Thanks guys i appreciate the guidance and info. The ac load is 25amps single phase on inverter output and these new Lifep04 will be much more efficient than the 120ah deep cycle gel batteries so my thinking was to discharge only to 40% dod for the longevity of the battery bank as the client is paying R160k for the new batteries i have enough capacity to run down to 40% dod (24 batteries@120ah/battery) series/ parallel for 24v dc inverter input. I see on the existing installation there is 1x class T 300 fuse installed as primary disconnector on the positive side at the inverter or would it be better to put fuse protection between every bank and leave the class t fuse as main interrupter. I also see that this inverter can run at 200% 16kw if mains is present. There is also a ats changeover switch installed for a 30 kva diesel generator with one fase and neutral feeding the inverter. I was also thinking of using copper busbar with short leads to the battery terminals and get rid of the 16mm welding cable making the installation looking very untidy or am i overthinking the setup.

----------


## Justloadit

LiFePO4 have life cycles from 2,700 to over 10,000 cycles depending on conditions, so there is no advantage making the DOD at 40%.

----------


## Isetech

One of the common battery failures or reduction in cycles in SA, high temperature.

----------


## Isetech

> LiFePO4 have life cycles from 2,700 to over 10,000 cycles depending on conditions, so there is no advantage making the DOD at 40%.

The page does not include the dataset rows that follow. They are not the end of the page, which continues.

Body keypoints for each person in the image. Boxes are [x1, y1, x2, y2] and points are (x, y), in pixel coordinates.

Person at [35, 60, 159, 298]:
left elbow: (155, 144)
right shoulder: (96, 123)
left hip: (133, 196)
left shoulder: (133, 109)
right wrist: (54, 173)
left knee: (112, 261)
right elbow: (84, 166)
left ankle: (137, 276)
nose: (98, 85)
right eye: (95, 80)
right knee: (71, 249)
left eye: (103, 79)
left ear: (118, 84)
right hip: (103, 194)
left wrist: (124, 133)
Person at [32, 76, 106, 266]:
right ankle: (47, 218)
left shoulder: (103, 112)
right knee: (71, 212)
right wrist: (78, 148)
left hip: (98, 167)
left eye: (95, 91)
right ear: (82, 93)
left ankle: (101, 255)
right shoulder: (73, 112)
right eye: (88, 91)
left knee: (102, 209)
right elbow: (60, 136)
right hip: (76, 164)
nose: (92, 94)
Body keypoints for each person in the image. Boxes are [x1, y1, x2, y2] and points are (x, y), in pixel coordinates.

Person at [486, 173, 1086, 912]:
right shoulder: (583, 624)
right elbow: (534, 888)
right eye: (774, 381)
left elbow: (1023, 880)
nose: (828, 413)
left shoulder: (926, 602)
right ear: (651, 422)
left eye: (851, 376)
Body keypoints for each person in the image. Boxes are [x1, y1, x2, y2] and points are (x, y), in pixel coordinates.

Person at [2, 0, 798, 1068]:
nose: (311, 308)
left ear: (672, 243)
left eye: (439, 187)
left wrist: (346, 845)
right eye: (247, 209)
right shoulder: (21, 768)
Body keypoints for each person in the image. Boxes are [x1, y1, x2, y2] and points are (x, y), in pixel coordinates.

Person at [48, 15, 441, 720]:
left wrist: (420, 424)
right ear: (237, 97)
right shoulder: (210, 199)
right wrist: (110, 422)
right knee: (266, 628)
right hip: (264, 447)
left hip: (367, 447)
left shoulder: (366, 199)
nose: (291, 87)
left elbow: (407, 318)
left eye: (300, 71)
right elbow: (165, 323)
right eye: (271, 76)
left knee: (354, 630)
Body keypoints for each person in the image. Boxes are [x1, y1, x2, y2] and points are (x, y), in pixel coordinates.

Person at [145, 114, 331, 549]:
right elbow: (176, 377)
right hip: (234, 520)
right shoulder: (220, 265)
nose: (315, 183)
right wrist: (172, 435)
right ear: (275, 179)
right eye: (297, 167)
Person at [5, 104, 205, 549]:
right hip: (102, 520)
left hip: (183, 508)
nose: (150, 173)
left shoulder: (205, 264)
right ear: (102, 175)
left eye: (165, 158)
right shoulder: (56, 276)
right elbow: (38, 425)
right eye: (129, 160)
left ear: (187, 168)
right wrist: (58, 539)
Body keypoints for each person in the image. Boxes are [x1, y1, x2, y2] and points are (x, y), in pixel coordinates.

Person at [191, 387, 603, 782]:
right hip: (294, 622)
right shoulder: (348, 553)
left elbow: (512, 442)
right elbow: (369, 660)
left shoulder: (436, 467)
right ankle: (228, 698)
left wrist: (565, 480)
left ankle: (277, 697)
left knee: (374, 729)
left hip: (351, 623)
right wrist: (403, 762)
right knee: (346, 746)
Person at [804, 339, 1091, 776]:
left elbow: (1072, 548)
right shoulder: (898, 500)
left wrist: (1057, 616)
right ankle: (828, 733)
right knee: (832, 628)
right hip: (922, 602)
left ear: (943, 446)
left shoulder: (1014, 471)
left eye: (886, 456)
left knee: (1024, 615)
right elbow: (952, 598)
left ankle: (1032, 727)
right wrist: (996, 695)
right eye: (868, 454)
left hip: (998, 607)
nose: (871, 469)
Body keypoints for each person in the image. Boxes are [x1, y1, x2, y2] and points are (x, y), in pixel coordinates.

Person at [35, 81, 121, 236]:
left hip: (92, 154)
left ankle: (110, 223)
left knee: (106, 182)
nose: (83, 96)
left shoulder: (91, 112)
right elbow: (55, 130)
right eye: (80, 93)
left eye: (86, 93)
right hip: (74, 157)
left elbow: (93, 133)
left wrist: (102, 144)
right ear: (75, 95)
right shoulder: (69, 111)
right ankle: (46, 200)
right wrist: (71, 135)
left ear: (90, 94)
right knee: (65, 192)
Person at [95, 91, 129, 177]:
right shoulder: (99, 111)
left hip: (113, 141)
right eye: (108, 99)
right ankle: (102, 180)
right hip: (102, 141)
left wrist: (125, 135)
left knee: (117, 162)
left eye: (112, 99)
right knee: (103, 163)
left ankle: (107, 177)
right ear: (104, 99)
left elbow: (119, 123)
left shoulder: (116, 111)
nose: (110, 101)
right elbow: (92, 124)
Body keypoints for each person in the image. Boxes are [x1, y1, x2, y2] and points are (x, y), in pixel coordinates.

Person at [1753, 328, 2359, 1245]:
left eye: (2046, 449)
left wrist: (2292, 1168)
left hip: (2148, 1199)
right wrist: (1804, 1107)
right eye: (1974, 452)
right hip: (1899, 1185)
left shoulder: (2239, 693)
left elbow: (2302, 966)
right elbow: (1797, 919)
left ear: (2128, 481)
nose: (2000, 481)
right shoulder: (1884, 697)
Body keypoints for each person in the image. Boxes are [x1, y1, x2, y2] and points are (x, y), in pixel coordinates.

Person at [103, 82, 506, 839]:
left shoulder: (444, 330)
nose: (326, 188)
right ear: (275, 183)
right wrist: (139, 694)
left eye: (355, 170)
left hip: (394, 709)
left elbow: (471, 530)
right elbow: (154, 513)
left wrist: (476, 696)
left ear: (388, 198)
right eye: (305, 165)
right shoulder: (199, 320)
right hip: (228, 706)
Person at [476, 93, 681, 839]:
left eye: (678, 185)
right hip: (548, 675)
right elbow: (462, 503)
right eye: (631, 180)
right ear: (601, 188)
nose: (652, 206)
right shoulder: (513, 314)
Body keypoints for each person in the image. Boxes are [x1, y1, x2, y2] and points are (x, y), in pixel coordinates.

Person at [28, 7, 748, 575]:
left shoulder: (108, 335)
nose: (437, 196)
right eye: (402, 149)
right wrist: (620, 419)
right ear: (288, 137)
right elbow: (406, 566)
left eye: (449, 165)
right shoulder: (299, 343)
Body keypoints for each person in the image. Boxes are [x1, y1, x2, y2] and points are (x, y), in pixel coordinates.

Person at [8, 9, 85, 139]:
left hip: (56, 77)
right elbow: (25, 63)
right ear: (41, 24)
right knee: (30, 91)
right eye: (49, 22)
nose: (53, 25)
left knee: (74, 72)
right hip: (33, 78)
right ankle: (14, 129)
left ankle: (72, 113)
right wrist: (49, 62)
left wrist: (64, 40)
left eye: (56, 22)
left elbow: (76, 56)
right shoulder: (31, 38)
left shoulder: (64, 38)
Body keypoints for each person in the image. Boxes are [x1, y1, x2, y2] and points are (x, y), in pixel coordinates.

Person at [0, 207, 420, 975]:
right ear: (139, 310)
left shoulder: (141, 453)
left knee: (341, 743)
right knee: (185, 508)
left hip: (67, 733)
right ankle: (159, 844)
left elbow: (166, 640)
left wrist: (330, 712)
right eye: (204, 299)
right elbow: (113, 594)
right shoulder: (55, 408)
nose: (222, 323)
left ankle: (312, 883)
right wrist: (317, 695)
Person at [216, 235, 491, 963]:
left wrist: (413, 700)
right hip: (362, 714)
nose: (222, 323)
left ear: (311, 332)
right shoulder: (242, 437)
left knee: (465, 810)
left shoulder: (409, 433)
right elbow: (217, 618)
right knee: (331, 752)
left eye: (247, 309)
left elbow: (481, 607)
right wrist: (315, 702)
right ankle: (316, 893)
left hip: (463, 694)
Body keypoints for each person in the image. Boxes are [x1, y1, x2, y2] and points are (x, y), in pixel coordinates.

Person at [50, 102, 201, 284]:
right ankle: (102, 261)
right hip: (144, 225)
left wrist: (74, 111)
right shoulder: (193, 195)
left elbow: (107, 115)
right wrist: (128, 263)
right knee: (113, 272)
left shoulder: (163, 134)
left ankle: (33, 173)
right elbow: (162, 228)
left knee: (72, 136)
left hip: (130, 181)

Not lower than 10 % and not higher than 90 charge is a good average ? I am told some batteries have built in 10 % compensation, so going from 100 % to 0 % is not an issue.

----------


## Isetech

If you are looking for a money saving solution, I would be using the batteries to the max. J

Something to note there is already talk of better battery technology in pipe line, would you need your batteries to last 10 years? 

This whole backup trend is going break people, especially the ones who are taking second bonds to pay off large installs over 25 year bond terms  :Frown:  

I have seen how some of these replacement batteries have cleaned out customer life savings. Repo rate expected to hit 6 % by the end of the year. Fuel price to go up over R3 next week and expected to hit R30 by the end of the year. Only the rich and smart are going to survive.

----------


## Justloadit

A good time to make the decision on Quality over Price!

----------